Turkish opposition IP hopes for fresh start after election loss
IP leader Meral Akşener (R) visits the Supreme Election Board with Müsavat Dervişoğlu, the candidate for party leadership, Ankara, Türkiye, April 9, 2024. (AA Photo)


The Good Party (IP) is gearing up for its extraordinary convention on Saturday, where it will elect its next chair. The nationalist party, founded by former members of the Nationalist Movement Party (MHP) in 2017, failed to garner widespread support from nationalist voters, as election results showed. Its chair, Meral Akşener, was criticized for rejecting alliances with other opposition parties.

Akşener, a former interior minister, announced a week after local elections on March 31 that she would not run for the post of chairperson. Party stalwarts Koray Aydın, Müsavat Dervişoğlu and Tolga Akalın will compete for the chair at the convention in the capital, Ankara. The party officials said no spectators would be allowed into the venue, unlike at other parties' conventions.

As she announced her intent to leave her post earlier this month, Akşener said in a statement that she would not shy away from taking responsibility for paying the price when necessary.

In the local elections, the IP won around 3.7% of the vote across Türkiye, right behind the MHP. The IP was only a few points ahead of the Victory Party (ZP), another party founded by former MHP members. In the last presidential election, the candidate it endorsed lost. Akşener'ss decision echoes the Republican People's Party's (CHP) tumultuous post-election period after its leader Kemal Kılıçdaroğlu lost to incumbent President Recep Tayyip Erdoğan in the presidential election of 2023. The CHP held an extraordinary intraparty election last November, something that cost Kılıçdaroğlu his seat. Like Kılıçdaroğlu, whom she once endorsed, Akşener's political fate depended on the election results. She was already under fire by her dissidents within the party for her insistence on fielding the party's candidates instead of supporting stronger contenders from other parties, namely, the CHP.

The IP has been grappling with back-to-back scandals, including infighting since the six-party opposition bloc lost to the People's Alliance in presidential and parliamentary elections. The chaos worsened after Akşener pulled her party out of the alliance, blaming the CHP for the party's poor showing in legislative polls, and officially rejected the CHP's offer to team up again for the mayoral vote.

Akşener and her close circle's insistence on competing alone has been pushing deputies, including founding members, away in droves, who believed that the IP had very little chance to haul in any significant constituencies by itself and instead endorse the CHP's Istanbul and Ankara Mayors Ekrem Imamoğlu and Mansur Yavaş, two former favorites of Akşener, something they correctly predicted.

Birol Aydemir, the party's chair for research and data management, joined others in resigning.
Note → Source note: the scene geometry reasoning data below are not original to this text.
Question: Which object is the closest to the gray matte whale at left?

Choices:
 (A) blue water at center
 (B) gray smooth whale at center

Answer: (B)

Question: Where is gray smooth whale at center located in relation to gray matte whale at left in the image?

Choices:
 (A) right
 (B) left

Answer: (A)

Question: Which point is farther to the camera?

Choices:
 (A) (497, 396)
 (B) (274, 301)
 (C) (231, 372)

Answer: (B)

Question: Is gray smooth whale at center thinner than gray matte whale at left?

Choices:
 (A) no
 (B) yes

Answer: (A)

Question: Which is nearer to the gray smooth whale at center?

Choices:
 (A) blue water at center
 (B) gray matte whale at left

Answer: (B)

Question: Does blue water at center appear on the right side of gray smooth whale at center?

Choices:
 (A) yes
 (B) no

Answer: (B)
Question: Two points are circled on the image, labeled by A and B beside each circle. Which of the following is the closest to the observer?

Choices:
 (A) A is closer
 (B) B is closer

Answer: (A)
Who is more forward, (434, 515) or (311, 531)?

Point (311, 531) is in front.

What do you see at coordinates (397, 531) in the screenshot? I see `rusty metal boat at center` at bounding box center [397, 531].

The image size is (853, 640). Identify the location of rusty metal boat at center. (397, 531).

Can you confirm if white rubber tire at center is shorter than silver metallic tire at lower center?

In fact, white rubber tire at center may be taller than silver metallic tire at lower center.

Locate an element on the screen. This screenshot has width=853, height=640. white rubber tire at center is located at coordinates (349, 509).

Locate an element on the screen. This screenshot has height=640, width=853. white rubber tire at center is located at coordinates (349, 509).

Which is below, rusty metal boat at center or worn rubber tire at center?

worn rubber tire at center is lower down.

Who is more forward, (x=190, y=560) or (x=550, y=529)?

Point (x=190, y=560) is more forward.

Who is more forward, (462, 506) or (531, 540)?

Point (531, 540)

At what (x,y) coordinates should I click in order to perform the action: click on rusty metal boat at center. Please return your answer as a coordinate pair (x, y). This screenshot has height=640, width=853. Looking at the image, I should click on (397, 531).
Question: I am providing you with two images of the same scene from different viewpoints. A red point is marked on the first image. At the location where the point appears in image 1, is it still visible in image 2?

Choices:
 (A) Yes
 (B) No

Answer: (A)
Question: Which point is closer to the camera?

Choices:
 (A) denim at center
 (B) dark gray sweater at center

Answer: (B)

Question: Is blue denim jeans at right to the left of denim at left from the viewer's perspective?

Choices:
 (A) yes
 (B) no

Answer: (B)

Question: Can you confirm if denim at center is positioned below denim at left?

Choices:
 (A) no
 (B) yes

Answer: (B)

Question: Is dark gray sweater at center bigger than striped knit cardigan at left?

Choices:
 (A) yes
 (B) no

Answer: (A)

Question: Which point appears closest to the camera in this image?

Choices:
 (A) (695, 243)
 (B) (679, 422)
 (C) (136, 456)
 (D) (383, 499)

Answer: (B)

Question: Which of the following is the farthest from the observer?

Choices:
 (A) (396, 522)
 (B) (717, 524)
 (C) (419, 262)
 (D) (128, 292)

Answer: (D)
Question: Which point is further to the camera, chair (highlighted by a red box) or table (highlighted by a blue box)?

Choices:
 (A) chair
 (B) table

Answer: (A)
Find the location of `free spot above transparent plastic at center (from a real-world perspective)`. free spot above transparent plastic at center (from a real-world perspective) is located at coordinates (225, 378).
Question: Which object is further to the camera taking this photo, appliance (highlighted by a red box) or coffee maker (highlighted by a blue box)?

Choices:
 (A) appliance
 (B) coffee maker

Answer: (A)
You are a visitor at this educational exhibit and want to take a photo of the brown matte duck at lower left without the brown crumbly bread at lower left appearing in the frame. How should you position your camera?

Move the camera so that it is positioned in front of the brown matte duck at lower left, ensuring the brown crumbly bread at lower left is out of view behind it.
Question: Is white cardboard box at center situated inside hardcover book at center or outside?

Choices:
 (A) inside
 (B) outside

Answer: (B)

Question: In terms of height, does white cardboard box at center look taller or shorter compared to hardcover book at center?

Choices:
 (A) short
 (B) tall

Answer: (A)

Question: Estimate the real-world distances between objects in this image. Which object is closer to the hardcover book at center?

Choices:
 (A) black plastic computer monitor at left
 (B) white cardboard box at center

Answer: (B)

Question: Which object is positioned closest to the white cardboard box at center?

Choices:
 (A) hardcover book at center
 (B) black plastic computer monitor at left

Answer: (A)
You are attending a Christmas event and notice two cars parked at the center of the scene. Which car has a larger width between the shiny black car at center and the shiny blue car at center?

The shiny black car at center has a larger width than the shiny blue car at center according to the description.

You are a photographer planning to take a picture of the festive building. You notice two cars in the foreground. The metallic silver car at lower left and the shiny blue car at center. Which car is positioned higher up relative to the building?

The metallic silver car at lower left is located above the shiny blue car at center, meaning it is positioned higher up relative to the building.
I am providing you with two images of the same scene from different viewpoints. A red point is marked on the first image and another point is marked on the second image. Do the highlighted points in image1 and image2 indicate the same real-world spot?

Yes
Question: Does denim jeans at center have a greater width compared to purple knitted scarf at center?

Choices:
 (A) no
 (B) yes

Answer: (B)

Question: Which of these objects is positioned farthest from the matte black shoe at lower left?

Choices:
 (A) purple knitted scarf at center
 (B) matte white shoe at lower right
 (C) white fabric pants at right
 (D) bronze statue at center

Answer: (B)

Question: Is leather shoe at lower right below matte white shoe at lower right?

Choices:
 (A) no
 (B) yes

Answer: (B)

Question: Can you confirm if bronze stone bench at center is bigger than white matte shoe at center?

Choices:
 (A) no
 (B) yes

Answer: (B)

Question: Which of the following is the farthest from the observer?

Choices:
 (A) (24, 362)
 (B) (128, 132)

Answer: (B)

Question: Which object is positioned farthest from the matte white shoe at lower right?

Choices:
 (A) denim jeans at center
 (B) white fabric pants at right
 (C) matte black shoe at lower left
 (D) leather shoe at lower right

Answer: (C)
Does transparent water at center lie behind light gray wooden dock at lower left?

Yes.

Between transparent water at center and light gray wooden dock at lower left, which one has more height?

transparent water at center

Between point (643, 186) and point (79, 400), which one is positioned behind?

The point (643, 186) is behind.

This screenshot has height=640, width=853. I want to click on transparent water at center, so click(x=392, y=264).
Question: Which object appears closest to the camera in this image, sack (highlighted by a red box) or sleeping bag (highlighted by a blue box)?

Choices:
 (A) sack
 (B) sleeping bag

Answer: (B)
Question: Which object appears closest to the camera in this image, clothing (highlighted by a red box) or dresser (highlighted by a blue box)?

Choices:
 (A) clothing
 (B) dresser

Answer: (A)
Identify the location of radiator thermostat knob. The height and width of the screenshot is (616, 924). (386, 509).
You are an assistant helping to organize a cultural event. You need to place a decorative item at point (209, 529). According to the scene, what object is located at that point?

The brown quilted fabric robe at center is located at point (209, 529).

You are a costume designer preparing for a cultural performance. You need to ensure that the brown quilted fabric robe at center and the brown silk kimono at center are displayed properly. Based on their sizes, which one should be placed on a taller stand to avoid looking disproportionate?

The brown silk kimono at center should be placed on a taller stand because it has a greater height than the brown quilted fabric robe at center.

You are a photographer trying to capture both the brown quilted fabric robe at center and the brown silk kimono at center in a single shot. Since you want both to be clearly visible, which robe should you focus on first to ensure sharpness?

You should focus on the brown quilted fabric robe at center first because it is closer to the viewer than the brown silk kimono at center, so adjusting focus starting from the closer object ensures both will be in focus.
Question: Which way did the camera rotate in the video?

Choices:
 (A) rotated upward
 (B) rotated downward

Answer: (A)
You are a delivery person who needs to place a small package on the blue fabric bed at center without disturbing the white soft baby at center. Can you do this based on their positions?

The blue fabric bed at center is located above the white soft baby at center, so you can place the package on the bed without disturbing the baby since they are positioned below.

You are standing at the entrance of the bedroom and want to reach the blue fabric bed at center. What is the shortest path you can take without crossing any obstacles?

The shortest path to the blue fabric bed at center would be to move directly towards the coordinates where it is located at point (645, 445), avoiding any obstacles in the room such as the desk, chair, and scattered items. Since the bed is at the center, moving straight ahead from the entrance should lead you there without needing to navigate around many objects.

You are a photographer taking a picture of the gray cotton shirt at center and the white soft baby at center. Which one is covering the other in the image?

On Thursday, Aydemir said he parted ways with the part "whose institutional structure collapsed because of certain people's self-interest."

"The Good Party cannot escape its current deadlock with those candidates. It is not about who will be the next chair, it should be about how the party can transform itself into a party that can embrace the whole nation and instill hope. I see it is way off that goal," he said.